• [やること 1] 下の日記の「今日ほど、喜怒哀楽・・・、感情に振り回された日はない。」から「気を取り直して、いくつか用を済ませ、午後から出かけた。」までを、一字も変えずに書き写してください。

***** 文章の一部 *****

今日ほど、喜怒哀楽・・・、感情に振り回された日はない。
まず、朝のこと。昨夜、思い切り夜更かしをして、惰眠を貪っていたころ。
一通のメッセージが届いた。
わりと頻繁に連絡を取っている人からだったのだが、メッセージを開いて驚いた。
思いもしない、それもかなり重い内容だった。
気休めにもならないような返信しかできなかった。
気を取り直して、いくつか用を済ませ、午後から出かけた。
目当ては、横須賀中央で行われている「リドレ街角ライブ」 仲良くしてもらってるアーティストたちの共演。
一組、残念ながら間に合わなかったのだけど、最後の二組には間に合った。

*****

• [やること 2] 下の一覧で「value」という文字列を含む行を見つけて、すべて書き出してください。大文字と小文字は区別します。

***** 渡された一覧 *****

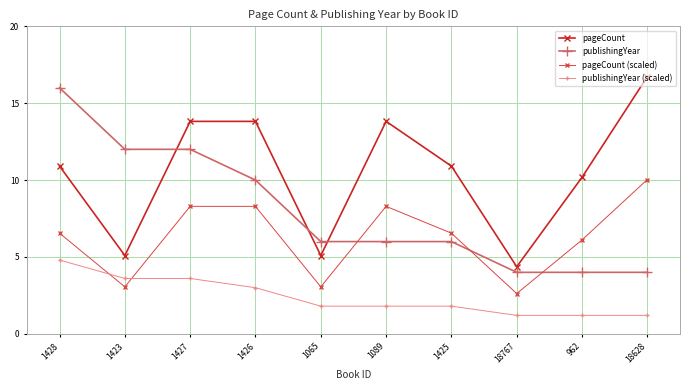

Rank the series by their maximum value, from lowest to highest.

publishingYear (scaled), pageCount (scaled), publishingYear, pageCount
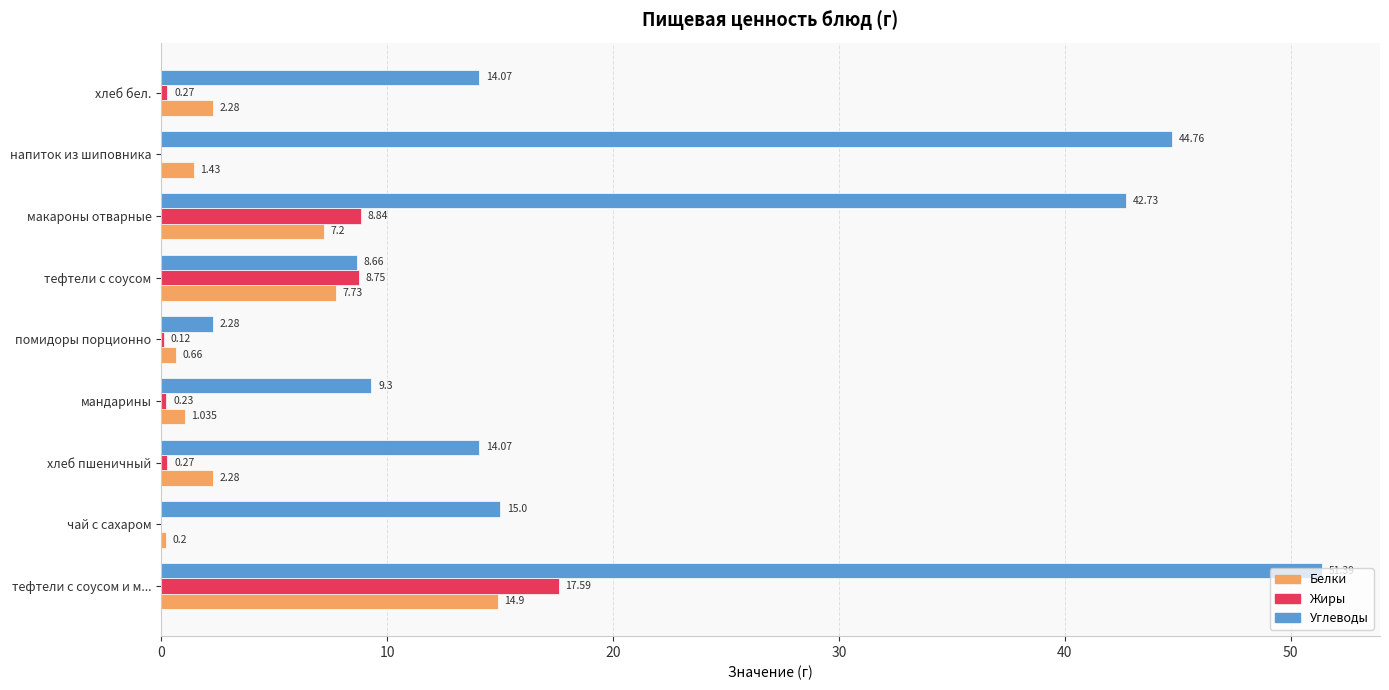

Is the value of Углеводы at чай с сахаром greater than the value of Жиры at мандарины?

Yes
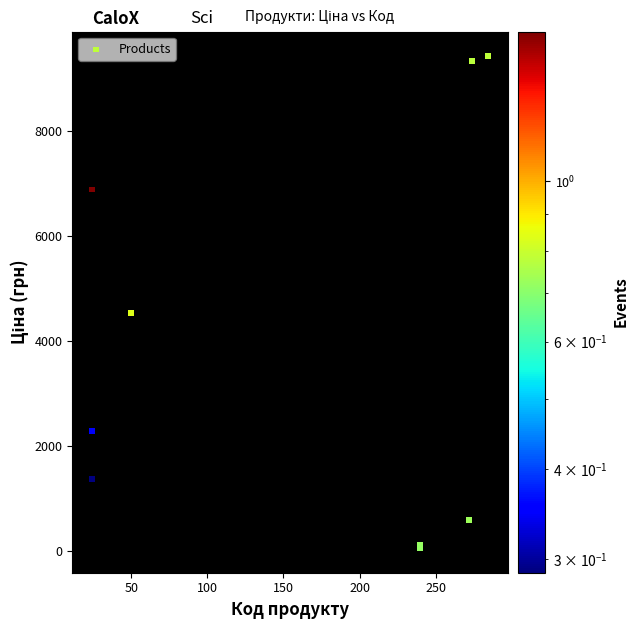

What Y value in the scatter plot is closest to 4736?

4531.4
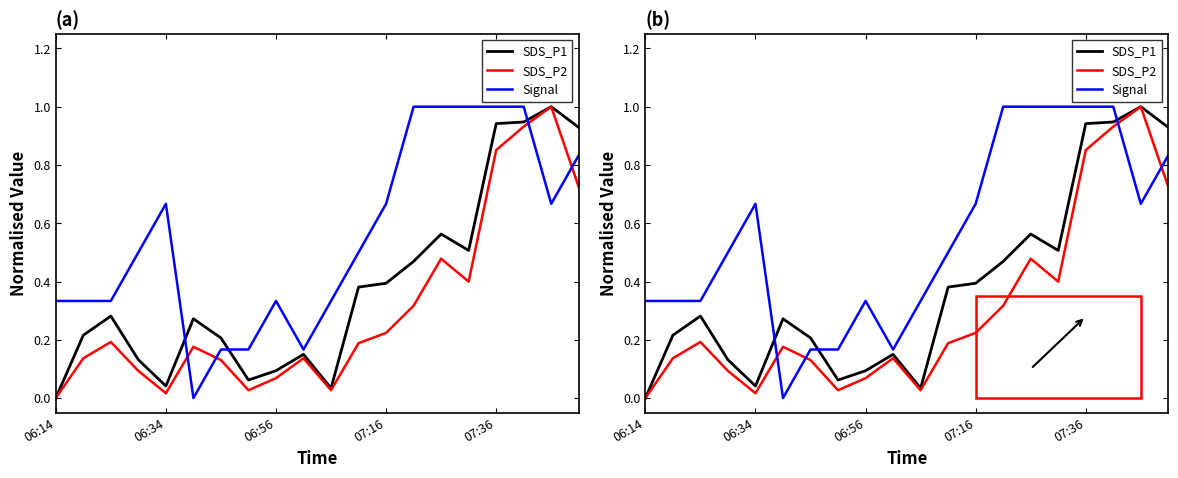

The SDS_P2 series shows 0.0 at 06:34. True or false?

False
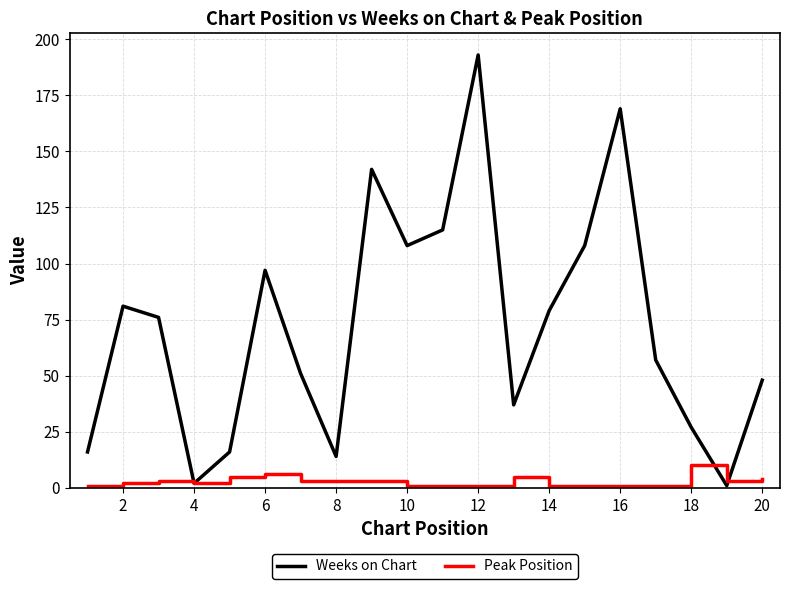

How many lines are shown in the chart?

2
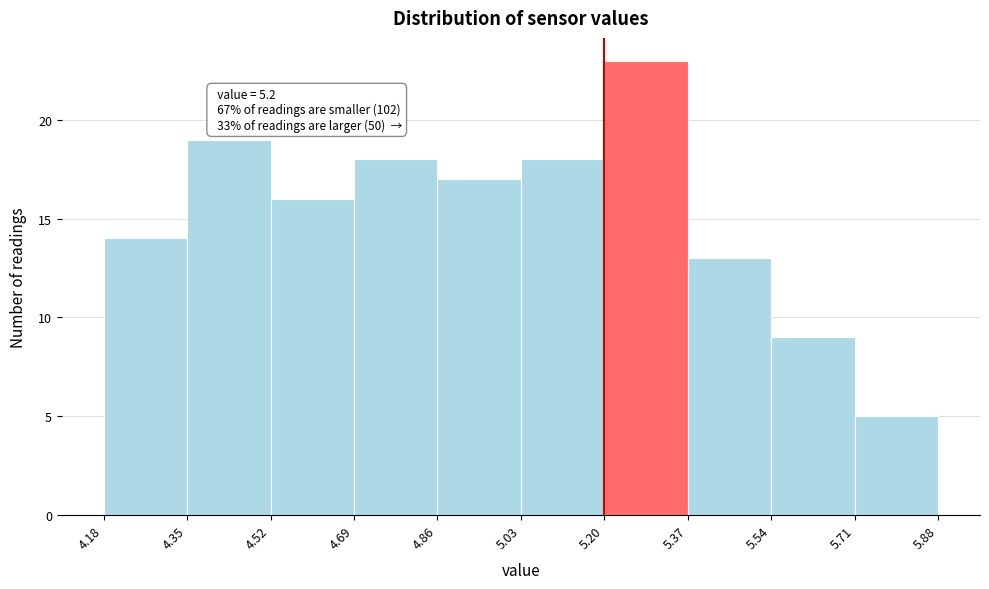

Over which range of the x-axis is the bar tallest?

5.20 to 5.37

*****

• [答えの例 1]
今日ほど、喜怒哀楽・・・、感情に振り回された日はない。
まず、朝のこと。昨夜、思い切り夜更かしをして、惰眠を貪っていたころ。
一通のメッセージが届いた。
わりと頻繁に連絡を取っている人からだったのだが、メッセージを開いて驚いた。
思いもしない、それもかなり重い内容だった。
気休めにもならないような返信しかできなかった。
気を取り直して、いくつか用を済ませ、午後から出かけた。

• [答えの例 2]
Rank the series by their maximum value, from lowest to highest.
Is the value of Углеводы at чай с сахаром greater than the value of Жиры at мандарины?
What Y value in the scatter plot is closest to 4736?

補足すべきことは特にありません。